▶ [DATA SUPPLIED]:
______________________________
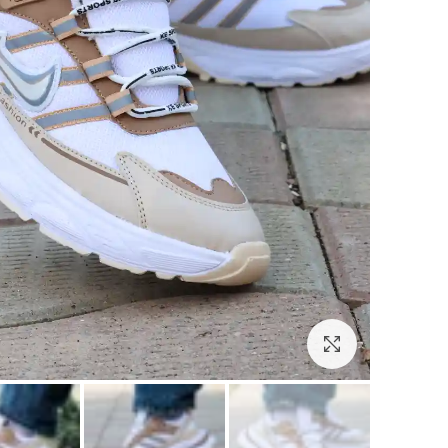
برای بزرگنمایی کلیک کنید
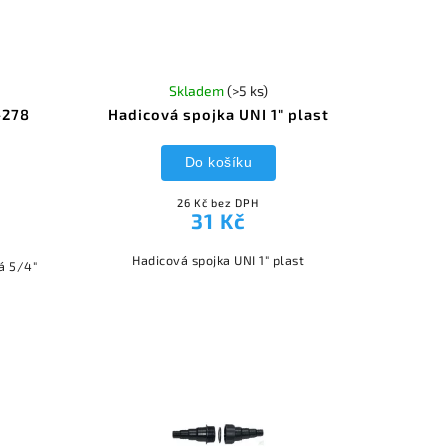
Skladem
(>5 ks)
-278
Hadicová spojka UNI 1" plast
Do košíku
26 Kč bez DPH
31 Kč
Hadicová spojka UNI 1" plast
á 5/4"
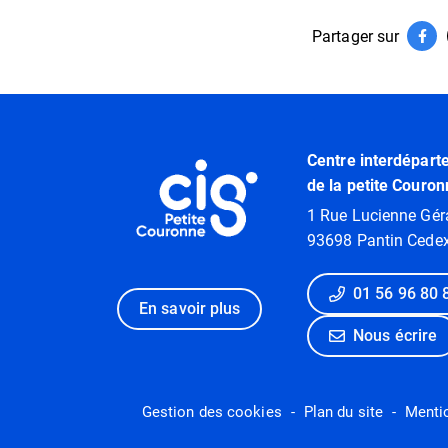
Partager sur
Par
(ouv
Informations utiles
Centre interdépart
de la petite Couron
1 Rue Lucienne Gér
93698 Pantin Cede
01 56 96 80 
En savoir plus
Nous écrire
Gestion des cookies
Plan du site
Menti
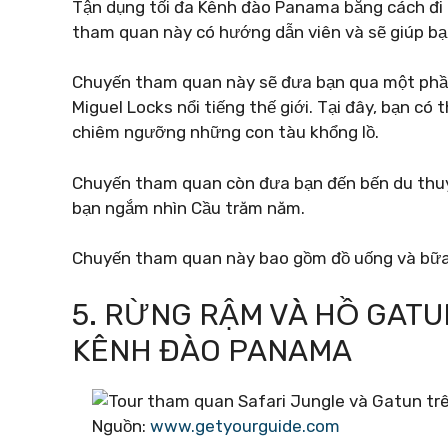
Tận dụng tối đa Kênh đào Panama bằng cách đi 
tham quan này có hướng dẫn viên và sẽ giúp bạ
Chuyến tham quan này sẽ đưa bạn qua một phần
Miguel Locks nổi tiếng thế giới. Tại đây, bạn có
chiêm ngưỡng những con tàu khổng lồ.
Chuyến tham quan còn đưa bạn đến bến du thuy
bạn ngắm nhìn Cầu trăm năm.
Chuyến tham quan này bao gồm đồ uống và bữa
5. RỪNG RẬM VÀ HỒ GATU
KÊNH ĐÀO PANAMA
Nguồn:
www.getyourguide.com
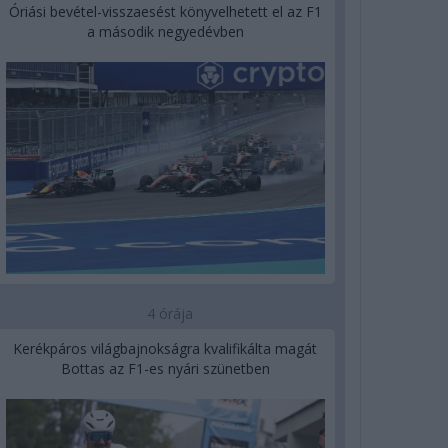
Óriási bevétel-visszaesést könyvelhetett el az F1
a második negyedévben
4 órája
Kerékpáros világbajnokságra kvalifikálta magát
Bottas az F1-es nyári szünetben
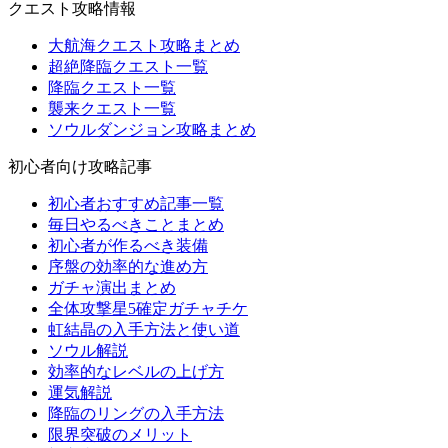
クエスト攻略情報
大航海クエスト攻略まとめ
超絶降臨クエスト一覧
降臨クエスト一覧
襲来クエスト一覧
ソウルダンジョン攻略まとめ
初心者向け攻略記事
初心者おすすめ記事一覧
毎日やるべきことまとめ
初心者が作るべき装備
序盤の効率的な進め方
ガチャ演出まとめ
全体攻撃星5確定ガチャチケ
虹結晶の入手方法と使い道
ソウル解説
効率的なレベルの上げ方
運気解説
降臨のリングの入手方法
限界突破のメリット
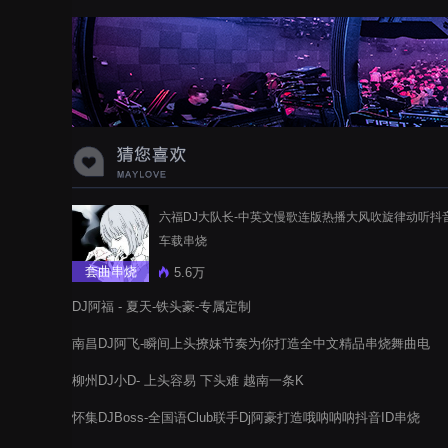
蝉爸爸妈妈爱存在夏天的风是想你的
声音啊
六福DJ大队长-中英文慢歌连版热播大风吹旋律动听抖
车载串烧
套曲串烧
5.6万
DJ阿福 - 夏天-铁头豪-专属定制
南昌DJ阿飞-瞬间上头撩妹节奏为你打造全中文精品串烧舞曲电
音阁
柳州DJ小D- 上头容易 下头难 越南一条K
怀集DJBoss-全国语Club联手Dj阿豪打造哦呐呐呐抖音ID串烧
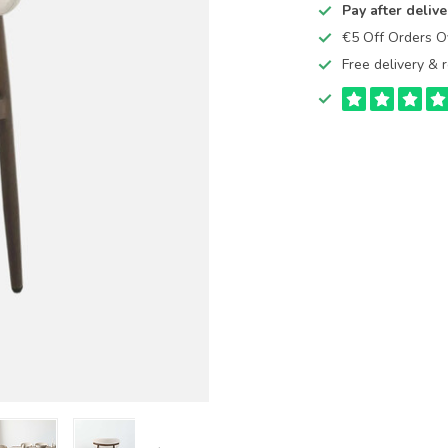
Pay after delive
€5 Off Orders 
Free delivery & r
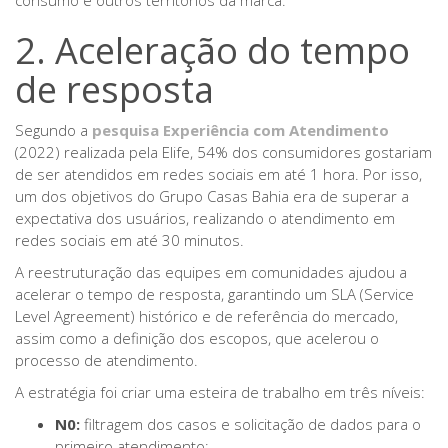
consumo e outros territórios da marca.
2. Aceleração do tempo
de resposta
Segundo a
pesquisa Experiência com Atendimento
(2022) realizada pela Elife, 54% dos consumidores gostariam
de ser atendidos em redes sociais em até 1 hora. Por isso,
um dos objetivos do Grupo Casas Bahia era de superar a
expectativa dos usuários, realizando o atendimento em
redes sociais em até 30 minutos.
A reestruturação das equipes em comunidades ajudou a
acelerar o tempo de resposta, garantindo um SLA (Service
Level Agreement) histórico e de referência do mercado,
assim como a definição dos escopos, que acelerou o
processo de atendimento.
A estratégia foi criar uma esteira de trabalho em três níveis:
N0:
filtragem dos casos e solicitação de dados para o
primeiro atendimento;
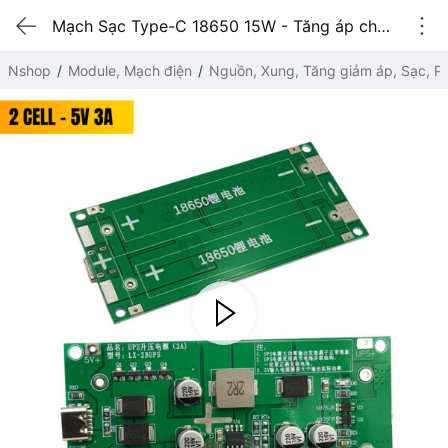
Mạch Sạc Type-C 18650 15W - Tăng áp cho nguồn dự phòng UPS (5V/9V/12V) 2 CELL - 5V 3A
Nshop
Module, Mạch điện
Nguồn, Xung, Tăng giảm áp, Sạc, Pi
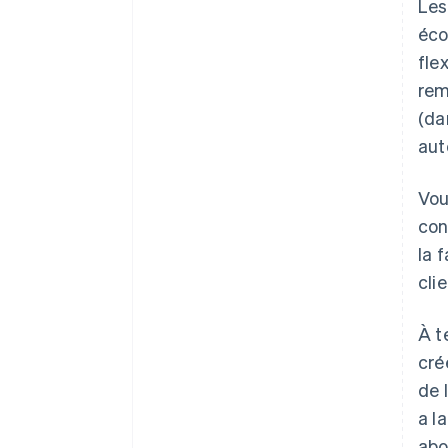
Les
éco
fle
rem
(da
aut
Vou
con
la 
cli
À t
cré
de 
a l
abo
______________________________
▶ [TASK DESCRIPTION]: Using the entries above, return each line in which the word "Chuyến" occurs.

▶ [OUTPUT OF THE EXERCISE]:
Chuyến tham quan này sẽ đưa bạn qua một phần
Chuyến tham quan còn đưa bạn đến bến du thuy
Chuyến tham quan này bao gồm đồ uống và bữa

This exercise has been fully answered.